### What to produce
Reproduce the data below line for line without changing anything, and leave the pictures out.

◆ ◆ ◆ ◆

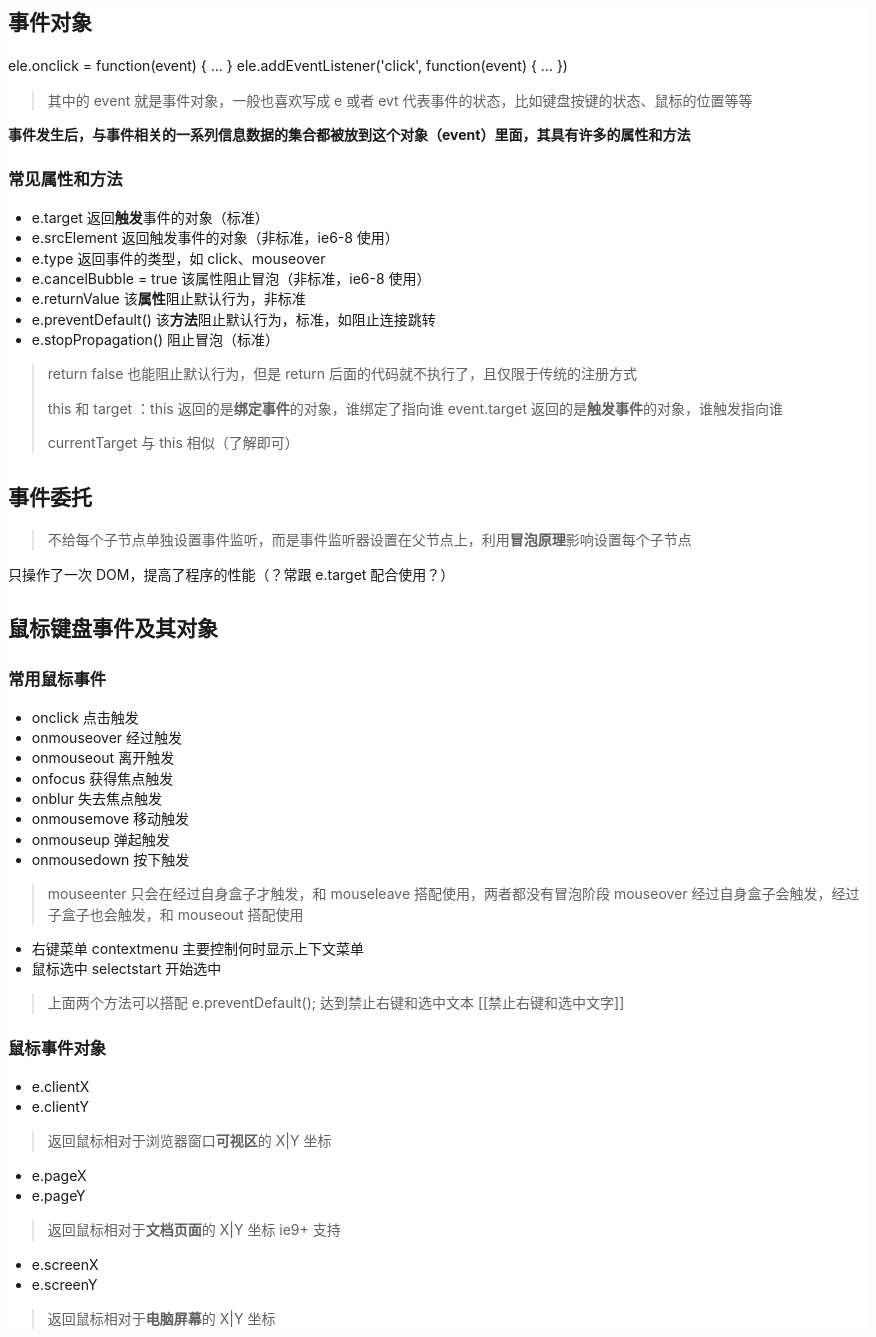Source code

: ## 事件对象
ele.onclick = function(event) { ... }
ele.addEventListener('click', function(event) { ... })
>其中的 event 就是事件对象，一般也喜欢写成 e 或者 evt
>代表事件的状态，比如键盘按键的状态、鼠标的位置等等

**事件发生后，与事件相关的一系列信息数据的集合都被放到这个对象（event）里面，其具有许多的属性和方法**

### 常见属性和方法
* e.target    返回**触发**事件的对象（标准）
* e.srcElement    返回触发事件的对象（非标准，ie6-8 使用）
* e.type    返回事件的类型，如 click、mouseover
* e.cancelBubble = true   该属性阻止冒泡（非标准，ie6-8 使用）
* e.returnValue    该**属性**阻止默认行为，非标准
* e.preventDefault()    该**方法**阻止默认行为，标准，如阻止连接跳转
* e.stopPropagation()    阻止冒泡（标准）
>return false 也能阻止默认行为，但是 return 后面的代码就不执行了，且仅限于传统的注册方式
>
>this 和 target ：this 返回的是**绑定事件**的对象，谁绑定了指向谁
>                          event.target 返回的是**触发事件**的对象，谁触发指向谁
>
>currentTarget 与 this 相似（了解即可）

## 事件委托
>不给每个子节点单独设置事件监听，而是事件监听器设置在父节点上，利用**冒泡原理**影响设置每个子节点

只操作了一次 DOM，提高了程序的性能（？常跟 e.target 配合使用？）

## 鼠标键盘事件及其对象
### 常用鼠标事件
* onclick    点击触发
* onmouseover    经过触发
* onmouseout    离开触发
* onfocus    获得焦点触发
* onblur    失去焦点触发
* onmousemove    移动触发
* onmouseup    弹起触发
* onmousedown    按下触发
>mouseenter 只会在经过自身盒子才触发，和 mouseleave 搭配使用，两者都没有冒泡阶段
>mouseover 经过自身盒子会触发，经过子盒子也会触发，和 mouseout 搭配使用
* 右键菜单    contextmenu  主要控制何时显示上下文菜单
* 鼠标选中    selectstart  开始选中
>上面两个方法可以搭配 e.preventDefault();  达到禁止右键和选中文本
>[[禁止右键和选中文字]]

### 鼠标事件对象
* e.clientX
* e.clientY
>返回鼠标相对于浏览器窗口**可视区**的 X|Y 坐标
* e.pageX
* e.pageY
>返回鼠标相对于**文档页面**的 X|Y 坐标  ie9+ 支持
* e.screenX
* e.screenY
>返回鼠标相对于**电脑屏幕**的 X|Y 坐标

◆ ◆ ◆ ◆

### Answer to this problem
Source code

: ## 事件对象
ele.onclick = function(event) { ... }
ele.addEventListener('click', function(event) { ... })
>其中的 event 就是事件对象，一般也喜欢写成 e 或者 evt
>代表事件的状态，比如键盘按键的状态、鼠标的位置等等

**事件发生后，与事件相关的一系列信息数据的集合都被放到这个对象（event）里面，其具有许多的属性和方法**

### 常见属性和方法
* e.target    返回**触发**事件的对象（标准）
* e.srcElement    返回触发事件的对象（非标准，ie6-8 使用）
* e.type    返回事件的类型，如 click、mouseover
* e.cancelBubble = true   该属性阻止冒泡（非标准，ie6-8 使用）
* e.returnValue    该**属性**阻止默认行为，非标准
* e.preventDefault()    该**方法**阻止默认行为，标准，如阻止连接跳转
* e.stopPropagation()    阻止冒泡（标准）
>return false 也能阻止默认行为，但是 return 后面的代码就不执行了，且仅限于传统的注册方式
>
>this 和 target ：this 返回的是**绑定事件**的对象，谁绑定了指向谁
>                          event.target 返回的是**触发事件**的对象，谁触发指向谁
>
>currentTarget 与 this 相似（了解即可）

## 事件委托
>不给每个子节点单独设置事件监听，而是事件监听器设置在父节点上，利用**冒泡原理**影响设置每个子节点

只操作了一次 DOM，提高了程序的性能（？常跟 e.target 配合使用？）

## 鼠标键盘事件及其对象
### 常用鼠标事件
* onclick    点击触发
* onmouseover    经过触发
* onmouseout    离开触发
* onfocus    获得焦点触发
* onblur    失去焦点触发
* onmousemove    移动触发
* onmouseup    弹起触发
* onmousedown    按下触发
>mouseenter 只会在经过自身盒子才触发，和 mouseleave 搭配使用，两者都没有冒泡阶段
>mouseover 经过自身盒子会触发，经过子盒子也会触发，和 mouseout 搭配使用
* 右键菜单    contextmenu  主要控制何时显示上下文菜单
* 鼠标选中    selectstart  开始选中
>上面两个方法可以搭配 e.preventDefault();  达到禁止右键和选中文本
>[[禁止右键和选中文字]]

### 鼠标事件对象
* e.clientX
* e.clientY
>返回鼠标相对于浏览器窗口**可视区**的 X|Y 坐标
* e.pageX
* e.pageY
>返回鼠标相对于**文档页面**的 X|Y 坐标  ie9+ 支持
* e.screenX
* e.screenY
>返回鼠标相对于**电脑屏幕**的 X|Y 坐标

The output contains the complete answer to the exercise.